━━━━━ Records to process ━━━━━
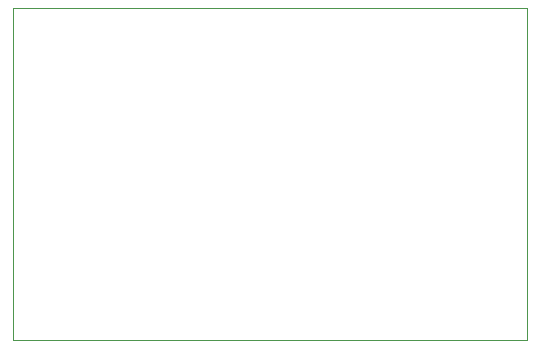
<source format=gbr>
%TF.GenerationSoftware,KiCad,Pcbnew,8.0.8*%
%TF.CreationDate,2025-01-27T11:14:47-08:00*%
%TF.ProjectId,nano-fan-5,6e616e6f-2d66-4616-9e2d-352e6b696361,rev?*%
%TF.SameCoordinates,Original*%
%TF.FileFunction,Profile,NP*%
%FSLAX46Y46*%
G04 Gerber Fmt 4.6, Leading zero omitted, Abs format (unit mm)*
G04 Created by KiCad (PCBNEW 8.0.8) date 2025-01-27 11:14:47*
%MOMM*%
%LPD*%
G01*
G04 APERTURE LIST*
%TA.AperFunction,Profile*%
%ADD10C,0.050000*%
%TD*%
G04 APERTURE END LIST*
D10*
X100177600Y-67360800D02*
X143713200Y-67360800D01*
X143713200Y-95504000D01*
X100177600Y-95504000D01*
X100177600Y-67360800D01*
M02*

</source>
━━━━━
━━━━━ Records to process ━━━━━
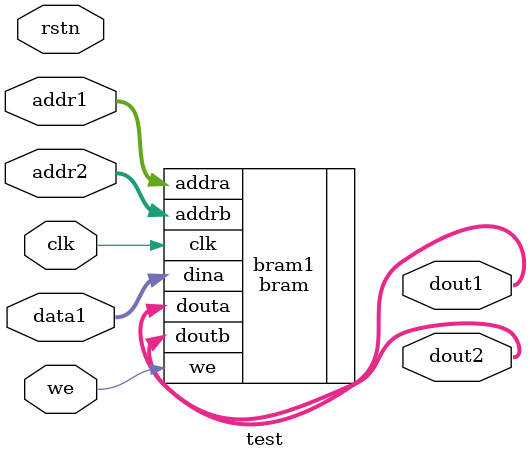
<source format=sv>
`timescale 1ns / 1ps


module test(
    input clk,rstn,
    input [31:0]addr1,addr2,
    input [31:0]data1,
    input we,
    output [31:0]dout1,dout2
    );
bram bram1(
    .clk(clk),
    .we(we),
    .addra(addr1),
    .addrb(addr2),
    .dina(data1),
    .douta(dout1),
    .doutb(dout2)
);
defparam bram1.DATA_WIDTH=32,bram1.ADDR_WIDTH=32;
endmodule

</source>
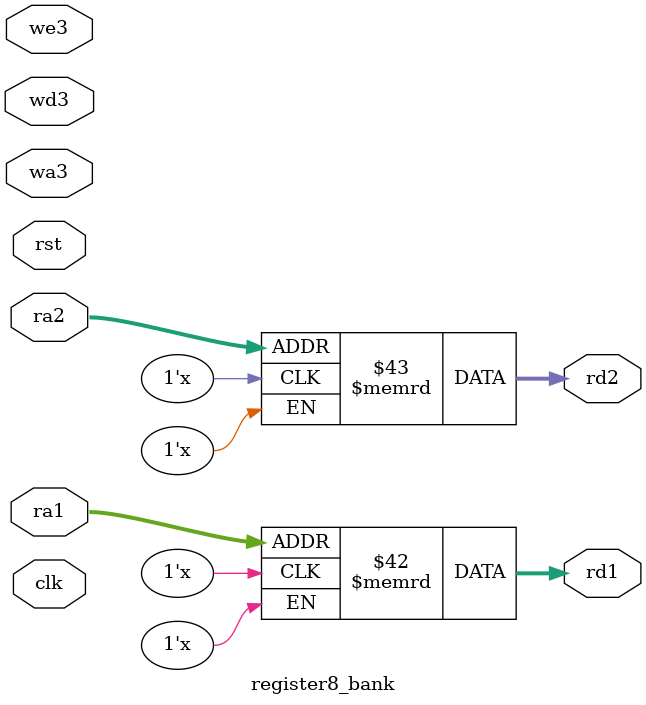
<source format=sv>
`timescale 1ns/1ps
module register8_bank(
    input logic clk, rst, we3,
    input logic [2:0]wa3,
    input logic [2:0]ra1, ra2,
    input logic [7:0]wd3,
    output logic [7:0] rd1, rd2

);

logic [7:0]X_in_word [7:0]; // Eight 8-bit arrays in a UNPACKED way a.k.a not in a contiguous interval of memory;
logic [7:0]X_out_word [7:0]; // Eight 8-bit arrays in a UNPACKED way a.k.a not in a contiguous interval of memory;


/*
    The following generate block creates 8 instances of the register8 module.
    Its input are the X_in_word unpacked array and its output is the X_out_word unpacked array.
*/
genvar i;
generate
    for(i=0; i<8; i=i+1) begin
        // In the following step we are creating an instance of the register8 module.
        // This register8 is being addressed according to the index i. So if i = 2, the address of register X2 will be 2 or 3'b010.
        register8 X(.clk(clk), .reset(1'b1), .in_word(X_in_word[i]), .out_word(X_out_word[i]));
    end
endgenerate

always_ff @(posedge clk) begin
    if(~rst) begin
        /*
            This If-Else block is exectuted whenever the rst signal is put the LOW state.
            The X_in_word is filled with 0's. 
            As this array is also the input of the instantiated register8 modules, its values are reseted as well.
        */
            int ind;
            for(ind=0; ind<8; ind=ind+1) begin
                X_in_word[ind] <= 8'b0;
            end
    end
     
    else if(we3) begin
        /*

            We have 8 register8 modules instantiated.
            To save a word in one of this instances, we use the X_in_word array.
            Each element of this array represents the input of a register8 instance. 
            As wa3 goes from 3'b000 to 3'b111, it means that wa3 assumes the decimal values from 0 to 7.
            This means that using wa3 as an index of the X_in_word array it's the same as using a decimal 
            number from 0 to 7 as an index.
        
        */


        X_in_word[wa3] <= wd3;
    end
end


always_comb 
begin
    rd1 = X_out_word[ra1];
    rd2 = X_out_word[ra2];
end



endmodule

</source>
━━━━━
Collect every line above that contains the word "decimal".

            As wa3 goes from 3'b000 to 3'b111, it means that wa3 assumes the decimal values from 0 to 7.
            This means that using wa3 as an index of the X_in_word array it's the same as using a decimal 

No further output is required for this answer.